***** Excerpted data
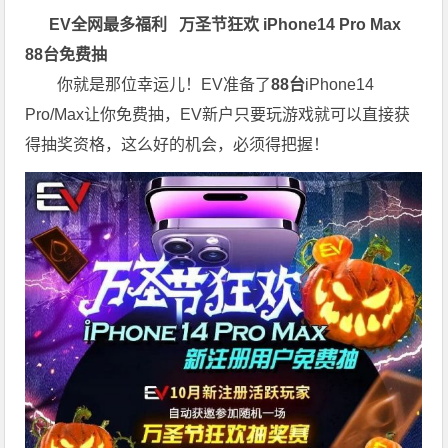
EV全网最多福利
万圣节狂欢 iPhone14 Pro Max
88台免费抽
你就是那位幸运儿！EV准备了
88台
iPhone14
Pro/Max让你免费抽，EV新户只要玩游戏就可以直接获
得抽奖资格，这么好的机会，必须得把握！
**********
Omit the pictures and copy the records above exactly.

Answer below:
EV全网最多福利
万圣节狂欢 iPhone14 Pro Max
88台免费抽
你就是那位幸运儿！EV准备了
88台
iPhone14
Pro/Max让你免费抽，EV新户只要玩游戏就可以直接获
得抽奖资格，这么好的机会，必须得把握！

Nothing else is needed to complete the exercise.